[Exercise description] Set down every line of text in the listing below precisely as it appears, leaving out the pictures.

[Excerpted records]
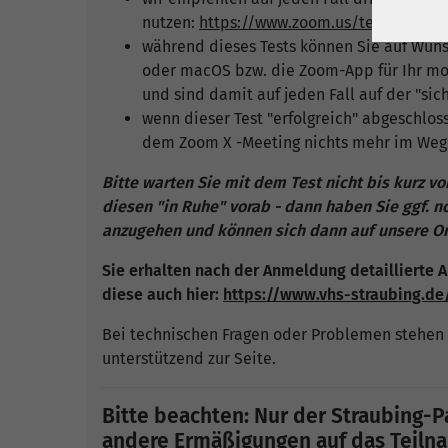
nutzen:
https://www.zoom.us/test
während dieses Tests können Sie auf Wun
oder macOS bzw. die Zoom-App für Ihr mob
und sind damit auf jeden Fall auf der "sich
wenn dieser Test "erfolgreich" abgeschlos
dem Zoom X -Meeting nichts mehr im Weg
Bitte warten Sie mit dem Test nicht bis kurz v
diesen "in Ruhe" vorab - dann haben Sie ggf. 
anzugehen und können sich dann auf unsere Onl
Sie erhalten nach der Anmeldung detaillierte A
diese auch hier:
https://www.vhs-straubing.d
Bei technischen Fragen oder Problemen stehen 
unterstützend zur Seite.
Bitte beachten: Nur der Straubing-Pa
andere Ermäßigungen auf das Teilnah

[Result for this task]
nutzen:
https://www.zoom.us/test
während dieses Tests können Sie auf Wun
oder macOS bzw. die Zoom-App für Ihr mob
und sind damit auf jeden Fall auf der "sich
wenn dieser Test "erfolgreich" abgeschlos
dem Zoom X -Meeting nichts mehr im Weg
Bitte warten Sie mit dem Test nicht bis kurz v
diesen "in Ruhe" vorab - dann haben Sie ggf. 
anzugehen und können sich dann auf unsere Onl
Sie erhalten nach der Anmeldung detaillierte A
diese auch hier:
https://www.vhs-straubing.d
Bei technischen Fragen oder Problemen stehen 
unterstützend zur Seite.
Bitte beachten: Nur der Straubing-Pa
andere Ermäßigungen auf das Teilnah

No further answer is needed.